## SOURCE TEXT
BEGIN

1

I have a function which takes an array-like argument an a value argument as inputs. During the unit tests of this function (I use hypothesis), if a very large value is thrown (one that cannot be handled by np.float128), the function fails.

What is a good way to detect such values and handle them properly?

Below is the code for my function:

def find_nearest(my_array, value):
    """ Find the nearest value in an unsorted array.
    """
    # Convert to numpy array and drop NaN values.
    my_array = np.array(my_array, copy=False, dtype=np.float128)
    my_array = my_array[~np.isnan(my_array)]

    return my_array[(np.abs(my_array - value)).argmin()]

Example which throws an error:

find_nearest([0.0, 1.0], 1.8446744073709556e+19)

Throws: 0.0, but the correct answer is 1.0.

If I cannot throw the correct answer, at least I would like to be able to throw an exception. The problem is that now I do not know how to identify bad inputs. A more general answer that would fit other cases is preferable, as I see this as a recurring issue.

Newskooler
  • 3,973
  • 7
  • 46
  • 84

2 Answers2

1

Beware, float128 isn't actually 128 bit precision! It's in fact a longdouble implementation: https://en.wikipedia.org/wiki/Extended_precision. The precision of this type of storage is 63 bits - this is why it fails around 1e+19, because that's 63 binary bits for you. Of course, if the differences in your array is more than 1, it will be able to distinguish that on that number, it simply means that whatever difference you're trying to make it distinguish must be larger than 1/2**63 of your input value.

What is the internal precision of numpy.float128? Here's an old answer that elaborate the same thing. I've done my test and have confirmed that np.float128 is exactly a longdouble with 63 bits of precision.

I suggest you set a maximum for value, and if your value is larger than that, either:

  1. reduce the value to that number, on the premise that everything in your array is going to be smaller than that number.

  2. Throw an error.

like this:

VALUE_MAX = 1e18
def find_nearest(my_array, value):
    if value > VALUE_MAX:
        value = VALUE_MAX
    ...

END

## TASK DETAILS
Could you write what comes next in the numpy float128 precision thread, picking up after its final line?

## SOURCE MATERIAL
BEGIN

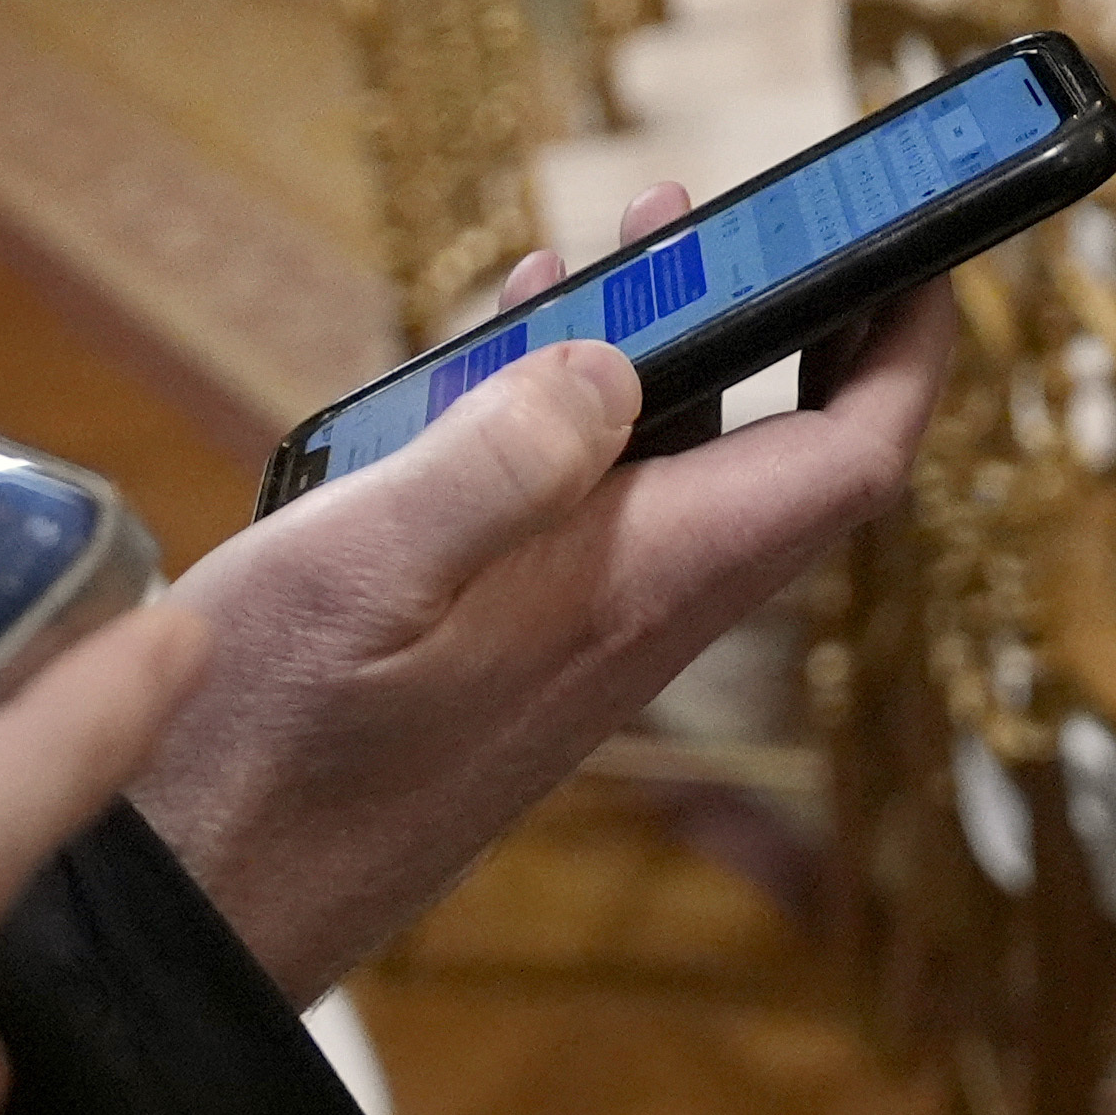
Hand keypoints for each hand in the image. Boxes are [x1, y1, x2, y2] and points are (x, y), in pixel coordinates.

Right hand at [133, 193, 954, 998]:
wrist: (190, 907)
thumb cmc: (259, 758)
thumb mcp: (363, 575)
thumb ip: (495, 460)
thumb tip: (617, 358)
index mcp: (630, 587)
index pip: (844, 463)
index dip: (907, 347)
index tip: (925, 240)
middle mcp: (626, 612)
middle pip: (778, 450)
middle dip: (790, 313)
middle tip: (757, 208)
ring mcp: (568, 633)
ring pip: (671, 468)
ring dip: (665, 347)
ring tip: (625, 236)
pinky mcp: (502, 646)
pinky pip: (583, 507)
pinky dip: (563, 411)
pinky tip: (506, 354)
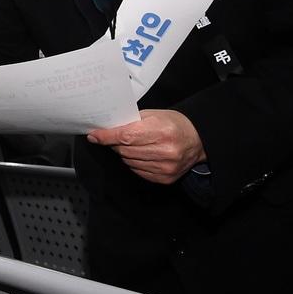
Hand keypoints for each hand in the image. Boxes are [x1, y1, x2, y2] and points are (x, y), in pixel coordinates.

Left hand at [86, 109, 206, 184]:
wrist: (198, 141)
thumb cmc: (174, 125)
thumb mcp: (154, 115)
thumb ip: (131, 121)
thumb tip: (107, 129)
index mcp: (161, 131)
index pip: (125, 136)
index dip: (106, 136)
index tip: (94, 136)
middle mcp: (164, 151)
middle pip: (125, 150)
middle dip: (115, 143)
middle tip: (116, 137)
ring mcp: (165, 167)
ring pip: (129, 161)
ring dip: (125, 153)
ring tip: (135, 144)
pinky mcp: (165, 178)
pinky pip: (137, 171)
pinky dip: (134, 162)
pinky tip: (142, 154)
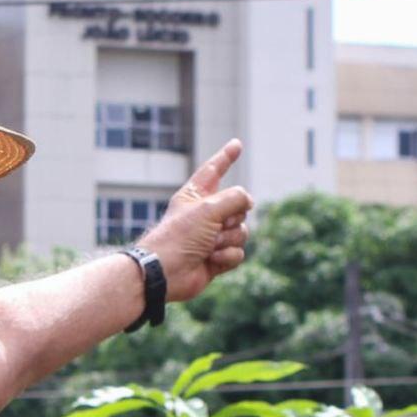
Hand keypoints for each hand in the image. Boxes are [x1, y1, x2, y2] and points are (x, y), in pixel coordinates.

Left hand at [137, 139, 253, 302]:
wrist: (167, 272)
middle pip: (238, 207)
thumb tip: (249, 202)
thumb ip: (235, 198)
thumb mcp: (209, 208)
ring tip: (208, 246)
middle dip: (232, 218)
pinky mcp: (217, 257)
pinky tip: (211, 260)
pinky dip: (227, 256)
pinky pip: (238, 253)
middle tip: (214, 226)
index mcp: (196, 196)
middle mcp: (205, 214)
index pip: (214, 170)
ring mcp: (212, 236)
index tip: (236, 144)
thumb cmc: (180, 236)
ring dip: (228, 239)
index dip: (226, 157)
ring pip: (241, 231)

END

## RESULT OF THE TASK
Alternatively, you can choose more scientific approach such as actually comparing your value to the maximum of the array:

def find_nearest(my_array, value):
    my_array = np.array(my_array, dtype=np.float128)
    if value > np.amax(my_array):
        value = np.amax(my_array)
    elif value < np.amin(my_array):
        value = np.amin(my_array)
    ...

This way you'll be sure that you never run into this problem - since your value will always be at most as large as the maximum of your array or at minimum as minimum of your array.

Rocky Li
  • 5,641
  • 2
  • 17
  • 33
  • Okay, so on what basis do I decide the upper and lower bound of this `value`? – Newskooler Nov 26 '18 at 15:14
  • Depends on the difference you’re anticipating, if everything in the list has at least 1 as difference, you can set it at 1e18, etc – Rocky Li Nov 26 '18 at 15:15
  • Okay and do you think the `np.float128` is redundant? Also, can you add the `value` information to the answer please? – Newskooler Nov 26 '18 at 15:17
  • It is not, because otherwise you’ll have float64 with 48bits of precision, which is less than 63 with long double. – Rocky Li Nov 26 '18 at 15:19
  • See update: the latter function should fix this problem with no regard to the value of `value` – Rocky Li Nov 26 '18 at 15:29
1

The problem here doesn't seem to be that a float128 can't handle 1.844...e+19, but rather that you probably can't add two floating point numbers with such radically different scales and expect to get accurate results:

In [1]: 1.8446744073709556e+19 - 1.0 == 1.8446744073709556e+19
Out[1]: True

Your best bet, if you really need this amount of accuracy, would be to use Decimal objects and put them into a numpy array as dtype 'object':

In [1]: from decimal import Decimal

In [2]: big_num = Decimal(1.8446744073709556e+19)

In [3]: big_num  # Note the slight innaccuracies due to floating point conversion
Out[3]: Decimal('18446744073709555712')

In [4]: a = np.array([Decimal(0.0), Decimal(1.0)], dtype='object')

In [5]: a[np.abs(a - big_num).argmin()]
Out[5]: Decimal('1')

Note that this will be MUCH slower than typical Numpy operations, because it has to revert to Python for each computation rather than being able to leverage its own optimized libraries (since numpy doesn't have a Decimal type).

EDIT:

If you don't need this solution and just want to know if your current code will fail, I suggest the very scientific approach of "just try":

fails = len(set(my_array)) == len(set(my_array - value))

This makes sure that, when you subtract value and a unique number X in my_array, you get a unique result. This is a generally true fact about subtraction, and if it fails then it's because the floating point arithmetic isn't precise enough to handle value - X as a number distinct from value or X.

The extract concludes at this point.